Range deploys elements of Ronald Reagan's state funeral for his own purposes, even editing Dick Cheney's oratory on that occasion so that it appears to be that of a new president mourning his fallen predecessor. I don't imagine this will make the film's conservative critics any happier, but it forced me to consider certain things about George W. Bush I am generally reluctant to face. Watching this film in late 2006, when Bush is already "dead" in the political sense -- a lame-duck president, likely to lose his congressional majorities -- carries a particular, painful pathos.

I find myself agreeing both with the Bush-hating demonstrators and with Cheney, and if I read the film correctly, Range is inviting us to make that bizarre leap of imagination. Bush has been partly responsible for a historic decimation of the U.S. Constitution and for an unnecessary war that has caused hundreds of thousands of deaths, but he did so because he is/was a man of profound personal conviction, and misunderestimated intelligence, who firmly believed he was doing the right thing for the future of his country.

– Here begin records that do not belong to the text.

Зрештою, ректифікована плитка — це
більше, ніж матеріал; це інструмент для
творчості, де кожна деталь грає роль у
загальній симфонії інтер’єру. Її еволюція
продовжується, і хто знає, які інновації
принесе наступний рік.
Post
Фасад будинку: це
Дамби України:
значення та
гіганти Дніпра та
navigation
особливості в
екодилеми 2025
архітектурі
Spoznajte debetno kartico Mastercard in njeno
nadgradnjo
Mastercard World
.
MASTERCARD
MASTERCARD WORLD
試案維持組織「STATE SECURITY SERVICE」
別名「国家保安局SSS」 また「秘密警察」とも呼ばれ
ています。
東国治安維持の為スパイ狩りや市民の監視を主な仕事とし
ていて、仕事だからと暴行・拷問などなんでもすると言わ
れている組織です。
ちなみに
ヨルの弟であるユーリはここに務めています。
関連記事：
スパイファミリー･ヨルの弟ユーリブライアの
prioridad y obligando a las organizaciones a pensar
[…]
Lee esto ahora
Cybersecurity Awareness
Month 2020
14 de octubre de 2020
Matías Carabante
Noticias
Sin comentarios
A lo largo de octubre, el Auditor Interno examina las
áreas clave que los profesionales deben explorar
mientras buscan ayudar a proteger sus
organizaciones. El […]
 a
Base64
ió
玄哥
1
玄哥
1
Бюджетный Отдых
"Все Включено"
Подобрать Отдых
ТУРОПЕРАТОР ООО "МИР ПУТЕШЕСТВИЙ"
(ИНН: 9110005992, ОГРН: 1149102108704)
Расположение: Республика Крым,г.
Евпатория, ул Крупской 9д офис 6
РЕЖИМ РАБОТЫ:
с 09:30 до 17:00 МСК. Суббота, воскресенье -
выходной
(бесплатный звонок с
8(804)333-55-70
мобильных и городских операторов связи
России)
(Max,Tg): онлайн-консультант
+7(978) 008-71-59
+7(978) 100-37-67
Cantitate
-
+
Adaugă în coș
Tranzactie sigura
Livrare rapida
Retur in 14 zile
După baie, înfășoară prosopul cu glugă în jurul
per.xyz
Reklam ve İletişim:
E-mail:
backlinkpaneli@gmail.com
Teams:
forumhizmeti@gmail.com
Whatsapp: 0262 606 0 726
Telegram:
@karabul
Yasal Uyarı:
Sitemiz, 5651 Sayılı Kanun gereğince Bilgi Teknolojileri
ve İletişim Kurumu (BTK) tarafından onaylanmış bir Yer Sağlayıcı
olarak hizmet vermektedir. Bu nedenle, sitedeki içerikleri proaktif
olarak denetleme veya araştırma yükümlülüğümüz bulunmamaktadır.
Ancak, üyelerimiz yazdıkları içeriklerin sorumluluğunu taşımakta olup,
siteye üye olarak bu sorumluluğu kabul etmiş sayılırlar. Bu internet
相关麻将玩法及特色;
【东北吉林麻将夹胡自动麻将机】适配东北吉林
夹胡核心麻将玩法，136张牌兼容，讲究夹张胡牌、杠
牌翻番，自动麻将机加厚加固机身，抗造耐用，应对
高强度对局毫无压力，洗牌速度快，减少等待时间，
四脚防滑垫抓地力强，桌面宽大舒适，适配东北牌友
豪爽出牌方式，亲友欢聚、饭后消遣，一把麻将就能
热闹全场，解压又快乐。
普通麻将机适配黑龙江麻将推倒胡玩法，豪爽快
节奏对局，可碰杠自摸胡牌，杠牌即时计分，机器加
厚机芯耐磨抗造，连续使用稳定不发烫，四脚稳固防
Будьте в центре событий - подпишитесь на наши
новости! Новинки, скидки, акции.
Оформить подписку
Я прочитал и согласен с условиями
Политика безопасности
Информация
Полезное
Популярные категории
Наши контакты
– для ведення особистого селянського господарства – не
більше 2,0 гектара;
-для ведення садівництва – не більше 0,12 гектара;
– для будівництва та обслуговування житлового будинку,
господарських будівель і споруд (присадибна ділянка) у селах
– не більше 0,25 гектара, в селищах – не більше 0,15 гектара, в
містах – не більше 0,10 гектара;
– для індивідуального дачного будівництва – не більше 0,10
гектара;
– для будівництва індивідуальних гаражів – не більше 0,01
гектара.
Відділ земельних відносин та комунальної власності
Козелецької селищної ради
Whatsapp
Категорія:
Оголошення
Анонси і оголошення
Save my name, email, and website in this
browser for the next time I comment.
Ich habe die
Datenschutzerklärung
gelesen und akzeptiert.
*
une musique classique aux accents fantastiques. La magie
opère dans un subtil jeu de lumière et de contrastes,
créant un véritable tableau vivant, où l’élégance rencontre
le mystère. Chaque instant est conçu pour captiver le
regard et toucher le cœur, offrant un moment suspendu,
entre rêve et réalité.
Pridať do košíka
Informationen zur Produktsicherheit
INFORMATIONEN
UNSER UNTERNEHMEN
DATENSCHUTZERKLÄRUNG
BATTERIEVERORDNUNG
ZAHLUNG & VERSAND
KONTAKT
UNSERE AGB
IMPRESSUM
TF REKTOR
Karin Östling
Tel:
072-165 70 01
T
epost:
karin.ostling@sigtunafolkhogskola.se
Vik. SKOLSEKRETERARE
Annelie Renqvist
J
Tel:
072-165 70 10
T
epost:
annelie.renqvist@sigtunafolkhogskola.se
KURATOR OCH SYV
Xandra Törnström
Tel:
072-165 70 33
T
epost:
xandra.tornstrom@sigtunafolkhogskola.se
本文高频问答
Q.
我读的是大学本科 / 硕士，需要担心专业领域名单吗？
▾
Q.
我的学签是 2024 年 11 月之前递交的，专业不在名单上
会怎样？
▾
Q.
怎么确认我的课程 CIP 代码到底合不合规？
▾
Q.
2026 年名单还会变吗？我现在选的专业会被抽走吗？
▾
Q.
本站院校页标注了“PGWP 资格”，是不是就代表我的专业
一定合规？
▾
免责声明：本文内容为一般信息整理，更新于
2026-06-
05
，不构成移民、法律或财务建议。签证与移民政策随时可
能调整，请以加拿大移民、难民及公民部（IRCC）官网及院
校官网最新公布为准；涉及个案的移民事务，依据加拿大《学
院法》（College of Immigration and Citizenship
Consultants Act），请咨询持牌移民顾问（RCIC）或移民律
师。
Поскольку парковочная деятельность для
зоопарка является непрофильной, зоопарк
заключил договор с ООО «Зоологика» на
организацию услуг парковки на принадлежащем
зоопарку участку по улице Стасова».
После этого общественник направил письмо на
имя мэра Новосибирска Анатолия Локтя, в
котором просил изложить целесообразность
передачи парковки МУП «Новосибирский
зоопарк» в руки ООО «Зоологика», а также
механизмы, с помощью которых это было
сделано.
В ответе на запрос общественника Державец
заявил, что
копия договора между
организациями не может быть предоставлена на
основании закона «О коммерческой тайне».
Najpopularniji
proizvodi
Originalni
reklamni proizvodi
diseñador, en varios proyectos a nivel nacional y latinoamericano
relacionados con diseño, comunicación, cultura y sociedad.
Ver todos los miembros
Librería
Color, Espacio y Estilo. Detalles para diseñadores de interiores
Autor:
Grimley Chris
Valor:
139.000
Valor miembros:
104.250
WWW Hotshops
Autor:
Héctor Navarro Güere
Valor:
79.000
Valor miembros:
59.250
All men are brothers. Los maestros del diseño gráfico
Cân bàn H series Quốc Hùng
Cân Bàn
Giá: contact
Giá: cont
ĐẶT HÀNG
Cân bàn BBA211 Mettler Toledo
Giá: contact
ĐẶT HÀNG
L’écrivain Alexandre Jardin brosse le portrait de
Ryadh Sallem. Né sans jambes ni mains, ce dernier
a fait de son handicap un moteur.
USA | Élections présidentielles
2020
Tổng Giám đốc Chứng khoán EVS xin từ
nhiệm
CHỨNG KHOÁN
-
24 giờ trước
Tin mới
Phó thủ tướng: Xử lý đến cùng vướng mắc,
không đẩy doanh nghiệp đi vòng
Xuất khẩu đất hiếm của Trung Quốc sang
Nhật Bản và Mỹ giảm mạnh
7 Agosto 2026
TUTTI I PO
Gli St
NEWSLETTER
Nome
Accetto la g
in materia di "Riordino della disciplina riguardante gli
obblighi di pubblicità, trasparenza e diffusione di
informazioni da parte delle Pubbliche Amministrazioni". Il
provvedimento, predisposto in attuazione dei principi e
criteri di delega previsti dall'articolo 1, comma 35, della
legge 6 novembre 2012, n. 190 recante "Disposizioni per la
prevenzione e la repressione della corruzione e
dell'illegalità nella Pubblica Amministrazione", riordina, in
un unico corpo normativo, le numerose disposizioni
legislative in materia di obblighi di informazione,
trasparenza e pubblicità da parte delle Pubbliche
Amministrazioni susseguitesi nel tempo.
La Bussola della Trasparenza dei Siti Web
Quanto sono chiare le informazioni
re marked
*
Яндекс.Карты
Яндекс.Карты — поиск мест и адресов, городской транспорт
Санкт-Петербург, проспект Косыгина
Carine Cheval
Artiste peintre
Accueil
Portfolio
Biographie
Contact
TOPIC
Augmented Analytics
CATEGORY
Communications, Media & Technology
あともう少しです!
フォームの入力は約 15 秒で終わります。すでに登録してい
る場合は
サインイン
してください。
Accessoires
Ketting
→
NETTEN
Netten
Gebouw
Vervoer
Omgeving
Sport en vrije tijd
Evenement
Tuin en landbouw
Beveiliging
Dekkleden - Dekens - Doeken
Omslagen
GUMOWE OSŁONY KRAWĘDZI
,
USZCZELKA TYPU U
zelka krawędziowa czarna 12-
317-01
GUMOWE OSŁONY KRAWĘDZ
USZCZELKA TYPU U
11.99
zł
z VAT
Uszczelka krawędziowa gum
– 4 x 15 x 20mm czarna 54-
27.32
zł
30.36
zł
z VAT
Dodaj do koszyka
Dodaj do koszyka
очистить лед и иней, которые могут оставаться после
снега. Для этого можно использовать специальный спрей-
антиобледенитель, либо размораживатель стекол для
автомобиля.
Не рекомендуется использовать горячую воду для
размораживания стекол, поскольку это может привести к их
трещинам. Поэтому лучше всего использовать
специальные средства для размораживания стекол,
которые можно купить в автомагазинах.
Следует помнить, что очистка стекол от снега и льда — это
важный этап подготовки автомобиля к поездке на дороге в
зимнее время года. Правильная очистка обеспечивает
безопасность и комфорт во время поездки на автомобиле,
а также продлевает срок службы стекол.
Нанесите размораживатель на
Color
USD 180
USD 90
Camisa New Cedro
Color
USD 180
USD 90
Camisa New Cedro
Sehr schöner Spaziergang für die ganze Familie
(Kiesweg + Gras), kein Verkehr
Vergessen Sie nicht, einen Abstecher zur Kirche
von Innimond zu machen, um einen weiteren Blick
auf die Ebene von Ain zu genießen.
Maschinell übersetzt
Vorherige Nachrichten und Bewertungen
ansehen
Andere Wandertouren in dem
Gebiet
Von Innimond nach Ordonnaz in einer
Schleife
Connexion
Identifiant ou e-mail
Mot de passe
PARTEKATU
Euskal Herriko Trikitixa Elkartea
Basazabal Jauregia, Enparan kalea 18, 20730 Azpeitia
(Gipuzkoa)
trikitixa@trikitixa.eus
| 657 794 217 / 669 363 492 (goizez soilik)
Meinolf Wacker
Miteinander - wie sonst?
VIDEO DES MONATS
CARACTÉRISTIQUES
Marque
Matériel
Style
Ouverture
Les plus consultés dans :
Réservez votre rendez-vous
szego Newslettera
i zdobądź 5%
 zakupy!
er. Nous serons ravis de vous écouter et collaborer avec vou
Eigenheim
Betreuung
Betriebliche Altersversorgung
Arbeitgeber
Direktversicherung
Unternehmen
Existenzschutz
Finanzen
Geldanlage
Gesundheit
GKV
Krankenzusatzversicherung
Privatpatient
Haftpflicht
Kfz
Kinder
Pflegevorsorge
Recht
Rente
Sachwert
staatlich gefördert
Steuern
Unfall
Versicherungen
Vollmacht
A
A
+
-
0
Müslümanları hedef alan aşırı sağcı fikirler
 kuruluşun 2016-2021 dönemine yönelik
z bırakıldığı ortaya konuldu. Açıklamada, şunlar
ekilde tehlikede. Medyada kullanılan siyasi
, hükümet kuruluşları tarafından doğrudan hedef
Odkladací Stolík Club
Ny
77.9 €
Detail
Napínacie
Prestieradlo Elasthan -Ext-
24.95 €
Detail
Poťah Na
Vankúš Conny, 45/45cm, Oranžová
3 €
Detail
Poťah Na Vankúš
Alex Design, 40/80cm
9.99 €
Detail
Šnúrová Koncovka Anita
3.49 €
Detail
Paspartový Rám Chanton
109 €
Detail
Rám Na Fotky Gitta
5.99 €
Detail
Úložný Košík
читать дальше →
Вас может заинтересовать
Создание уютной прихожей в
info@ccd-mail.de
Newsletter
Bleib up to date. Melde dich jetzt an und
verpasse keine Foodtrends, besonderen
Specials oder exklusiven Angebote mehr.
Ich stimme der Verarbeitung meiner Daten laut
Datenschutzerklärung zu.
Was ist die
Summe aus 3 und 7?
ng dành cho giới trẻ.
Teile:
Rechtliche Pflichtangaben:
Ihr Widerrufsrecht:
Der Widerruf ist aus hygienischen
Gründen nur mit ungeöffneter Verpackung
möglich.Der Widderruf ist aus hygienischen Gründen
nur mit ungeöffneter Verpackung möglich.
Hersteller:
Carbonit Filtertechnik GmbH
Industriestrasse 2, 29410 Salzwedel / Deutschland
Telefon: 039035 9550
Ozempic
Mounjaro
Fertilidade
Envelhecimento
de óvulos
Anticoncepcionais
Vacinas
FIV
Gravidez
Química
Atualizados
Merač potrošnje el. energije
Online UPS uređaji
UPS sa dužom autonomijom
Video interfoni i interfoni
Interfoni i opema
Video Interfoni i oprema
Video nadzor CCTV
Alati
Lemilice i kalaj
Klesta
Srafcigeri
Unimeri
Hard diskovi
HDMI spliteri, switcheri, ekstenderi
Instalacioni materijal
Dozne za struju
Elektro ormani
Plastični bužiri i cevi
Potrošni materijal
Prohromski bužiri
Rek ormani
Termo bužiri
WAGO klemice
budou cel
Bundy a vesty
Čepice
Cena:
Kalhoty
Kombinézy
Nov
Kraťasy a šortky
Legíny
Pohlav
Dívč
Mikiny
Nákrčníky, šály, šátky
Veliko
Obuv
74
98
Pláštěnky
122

If the assassination of Bush might lead America, as in the film, even closer to becoming a police state, wouldn't that be a fulfillment of his vision, and that of many others among our fellow citizens?

"Death of a President" opens Oct. 27 nationwide.

"The Wild Blue Yonder" by Werner Herzog
I suppose in some technical sense "The Wild Blue Yonder" is Werner Herzog's first new fiction film since whenever -- since "Invincible" in 2001, I suppose. But like all of Herzog's recent films (except, I guess, the relatively straightforward "Grizzly Man," which I liked) this evokes a sort of blissed-out, contemplative mood where questions of fiction vs. reality seem unimportant.

There's a plot, kind of, with Brad Dourif as one of the last of a group of aliens from a distant galaxy who settled on Earth, only to discover that they'd lost all their scientific knowledge and couldn't succeed in our society. ("I hate to tell you this," he says to the camera, "but aliens all suck.") Most of the film consists of footage Herzog has pilfered or extracted from real-life NASA space missions and Arctic underwater exploration, all to tell the tale of Earthling astronauts' long and desperate voyage to the Andromedans' home planet, made possible by various discoveries in chaos-theory mathematics that piss the Dourif alien off.

The equations that might make long-haul space travel possible are real, if entirely hypothetical, and the images in this short, witty, dream-state film are lovely. But Herzog and Dourif make no real effort at rendering a convincing science-fiction universe, and such is not the point. The "dying planet" in this parable is not a distant one, and the "disrespect" the human astronauts show for Dourif's world and its lonely, abandoned wildlife hits pretty close to home. Not a major Herzog work or one that will draw a large audience, but a must-see for those who suspect (as I do) that he's one of the greatest talents now working in this medium.

Opens Oct. 27 at the IFC Center in New York; available on DVD in mid-November.